A survey of UK emergency departments8 found considerable variation in practice with regards to commencing high-dose steroids in spinal cord injuries. The majority of departments would not start therapy immediately but rather consult a specialist spinal unit. A survey of North American spine surgeons showed that whilst 91% of respondents would commence steroids, only 24% believed that they were of clinical benefit (9).

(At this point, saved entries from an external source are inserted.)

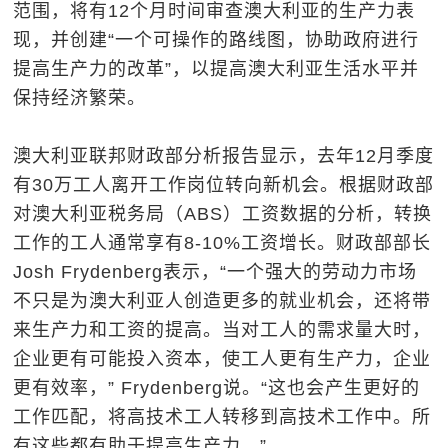
范围，将有12个月时间审查澳大利亚的生产力表
现，并创建“一个可操作的路线图，协助政府进行
提高生产力的改革”，以提高澳大利亚生活水平并
保持经济繁荣。
澳大利亚联邦财政部分析报告显示，去年12月季度
有30万工人离开工作岗位转向新机会。根据财政部
对澳大利亚税务局（ABS）工资数据的分析，转换
工作的工人通常享有8-10%工资增长。财政部部长
Josh Frydenberg表示，“一个强大的劳动力市场
不只是为澳大利亚人创造更多的就业机会，还将带
来生产力和工资的提高。当对工人的需求量大时，
企业更有可能投入资本，使工人更有生产力，企业
更有效率，” Frydenberg说。“这也会产生更好的
工作匹配，将高技术工人转移到高技术工作中。所
有这些都有助于提高生产力。”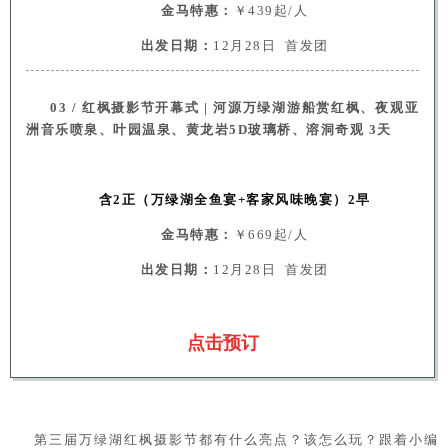
金马特惠：
￥439起/人
出发日期：
12月28日 首发团
03 / 红枫摄影节开幕式 | 河源万绿湖游船赏红枫、夜观亚
洲音乐喷泉、叶园温泉、黄龙岩5D玻璃桥、溶洞奇观 3天
含2正（万绿湖全鱼宴+客家风味晚宴）2早
金马特惠：
￥669起/人
出发日期：
12月28日 首发团
点击预订
第三届万绿湖红枫摄影节都有什么亮点？该怎么玩？跟着小编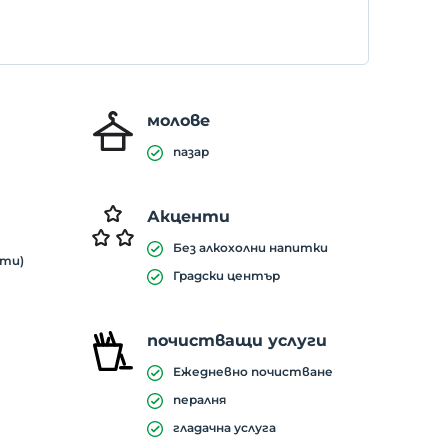
молове
пазар
Акценти
Без алкохолни напитки
ути)
Градски център
почистващи услуги
Ежедневно почистване
пералня
гладачна услуга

The mainstay of the immediate management of acute spinal cord injury is still airway control with c-spine immobilisation, respiratory and circulatory support. Despite the result of a recent meta-analysis pointing towards improved neurological recovery in patients treated with high-dose steroids, this did not translate to functional improvement to the patient overall. High-dose steroid therapy was also associated with a significant increase in complication rates. Future clinical trials must focus on functional improvement as an outcome measure.
1.Bracken MB, Shepard MJ, Hellenbrand KG et al. Methylprednisolone and neurological function 1 year after spinal cord injury. Results of the National Acute Spinal Cord Injury Study. J Neurosurg 1985; 63: 704-713.
2.Bracken MB, Shepard MJ, Collins WF et al. A randomsed, controlled trial of methylprednisolone or naloxone in the treatment of acute spinal cord injury. Results of the Second National Acute Spinal Cord Injury Study. NEJM 1990; 332(20): 1405-1411.
3.Bracken MB, Shepard MJ, Holford TR et al. Administration of methylprednisolone 24 or 48 hours or tirilazad mesylate for 48 hours in the treatment of acute spinal cord injury. Results of the Third National Acute Spinal Cord Injury Study. JAMA 1997; 277: 1597-1604.
8.Frampton A and Eynon C. High dose methylpredniolone in the immediate management of acute, blunt spinal cord injury: what is the current practice in emergency departments, spinal units and neurosurgical unit in the UK? Emerg Med J 2006; 23: 550-553.